● Required action 1
From the passage on the MSTS Atlantic Area duty scheduling program for relief officers, list each matter that the passage explicitly compares between the period before 1958 and the period since.
● Required action 2
Continue the passage on the MSTS Atlantic Area duty scheduling program for relief officers, starting after its final sentence.

● Text passage
_ _ _ _ _ _ _
On August 5, 1958, the MSTS Atlantic Area issued a regulation-type staff notice announcing a duty scheduling program by virtue of which relief officers would henceforth be eligible to earn annual and sick leave for those working periods that had been scheduled in advance. Under the new program, deemed by defendant to satisfy the "established tour of duty" standard of Sec. 202(b)(1)(B) of the 1951 Act, all employment and actual work assignment procedures previously used have remained the same. The only change initiated in 1958 and continued thereafter is the addition of a form notice issued individual relief officers approximately 1 month in advance. The notice simply advises the officer that, subject to change for unforeseen ship movements and any other events beyond the control of management, he will be expected to serve certain specified watches on stated dates. The notice does not refer to or identify any ships. Actual duty assignments to particular ships are still made via telephone by the dispatcher 3 or 4 days in advance. Data appearing on the same type of vessel sheet always used by the dispatcher is the basis for the tentative work periods scheduled in advance. The predictability of vessel arrivals and departures has been no greater since 1958 than it was before. The percentage of completion of telephone assignments to specific duty has been essentially the same since initiation of the prescheduling program as it was before. The probabilities of available relief officer work in the future were greater in the Atlantic Area before 1958 than they have been since, because of a greater volume of MSTS ship traffic in the earlier period.
_ _ _ _ _ _ _
● Data
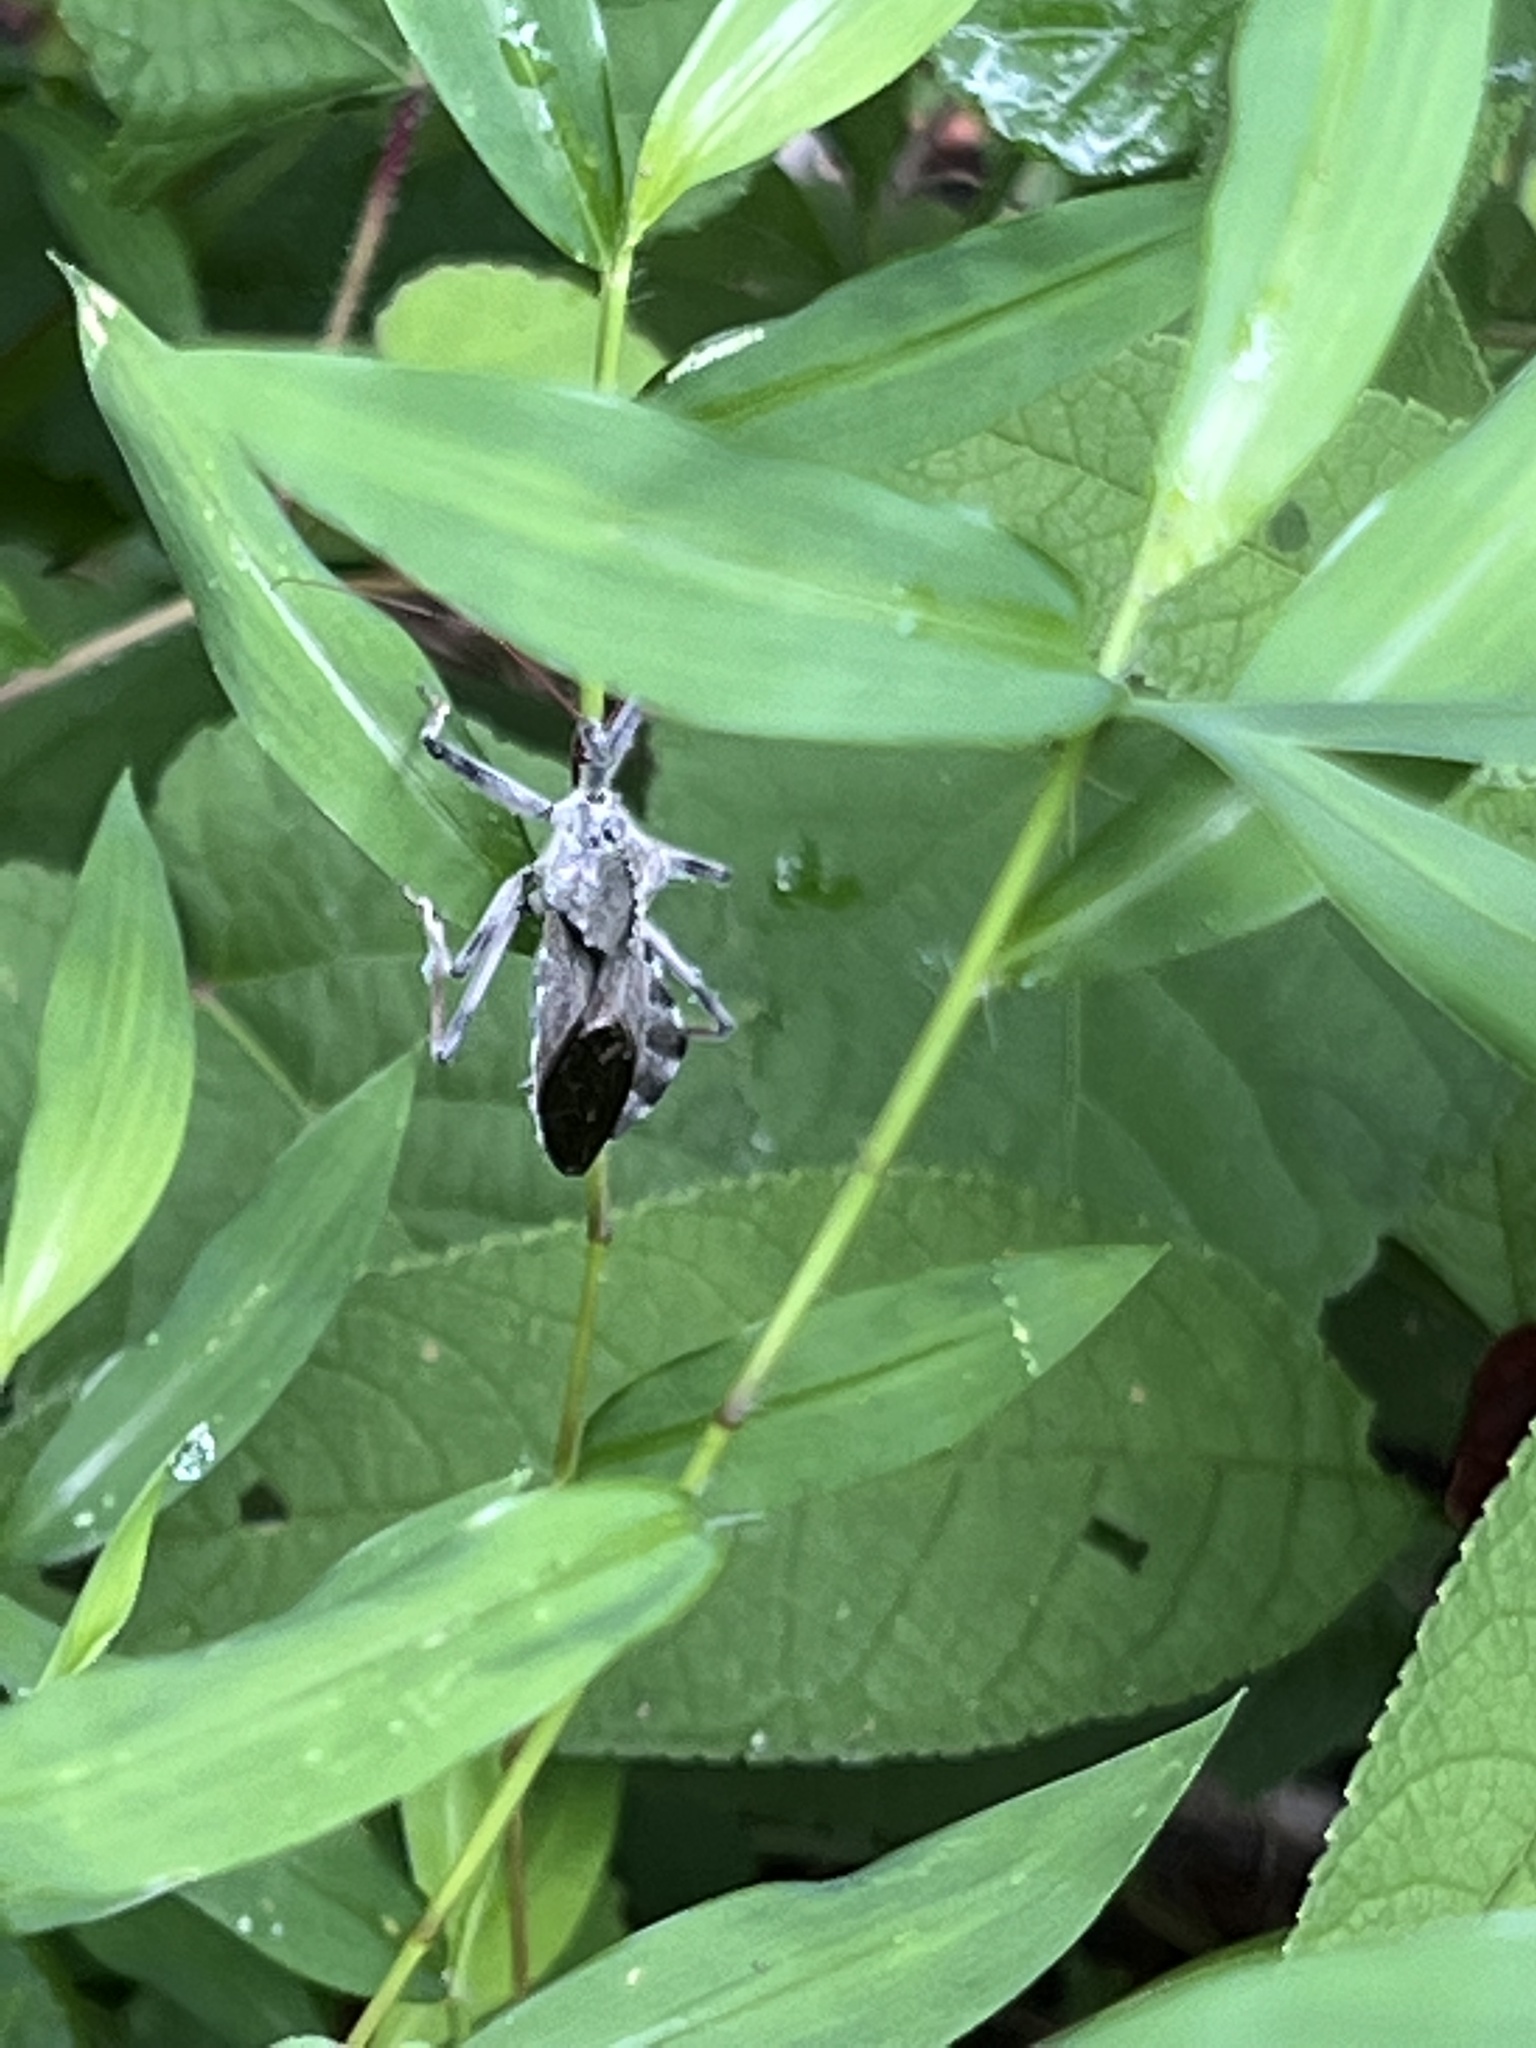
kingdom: Animalia
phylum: Arthropoda
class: Insecta
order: Hemiptera
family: Reduviidae
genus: Arilus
_ _ _ _ _ _ _
● Exercise answer 1
- The employment and actual work assignment procedures, which have remained the same
- The predictability of vessel arrivals and departures, which has been no greater since 1958
- The percentage of completion of telephone assignments to specific duty, which has been essentially the same
- The probabilities of available relief officer work in the future, which were greater before 1958

● Exercise answer 2
Under the prescheduling system in use since August 1958, relief officers are only credited with leave for those hours worked within the periods specified in the preschedule notices, except to the extent that such periods are varied by management. Earned leave may only be taken during the periods for which a relief officer has been prescheduled.

For the reasons that follow, the pre-1958 factual situation as outlined above does not qualify the plaintiffs for leave benefits under the 1951 Act.

Even if the aims and subject matter of the Annual and Sick Leave Act of 1951 are deemed sufficient to make a liberal construction of its terms appropriate, an examination of the legislation's background and development convincingly demonstrates that before 1958 plaintiffs were plainly not within its intended coverage and suggests that the fullest measure of interpretative liberality must be applied to accord them coverage thereafter.

As, for example, in the case of Workmen's Compensation, Friend v. Britton, 95 U.S.App.D.C. 139, 220 F.2d 820-821 (1955), cert. denied, Harry Alexander Inc. v. Friend, 350 U.S. 836, 76 S.Ct. 72, 100 L.Ed. 745 and Social Security, Ewing v. Black, 172 F.2d 331, 335, 6 A.L.R.2d 948 (6th Cir. 1949).

By an Act of March 15, 1898, in conjunction with the establishment of a 7-hour day, 6-day week for all employees of the Executive Departments, Congress authorized department heads to grant up to 30 days' leave with pay, per year, to their employees, provided that such period might be enlarged up to an additional 30 days in the event of serious illness. Ch. 68, 30 Stat. 277, 316-317.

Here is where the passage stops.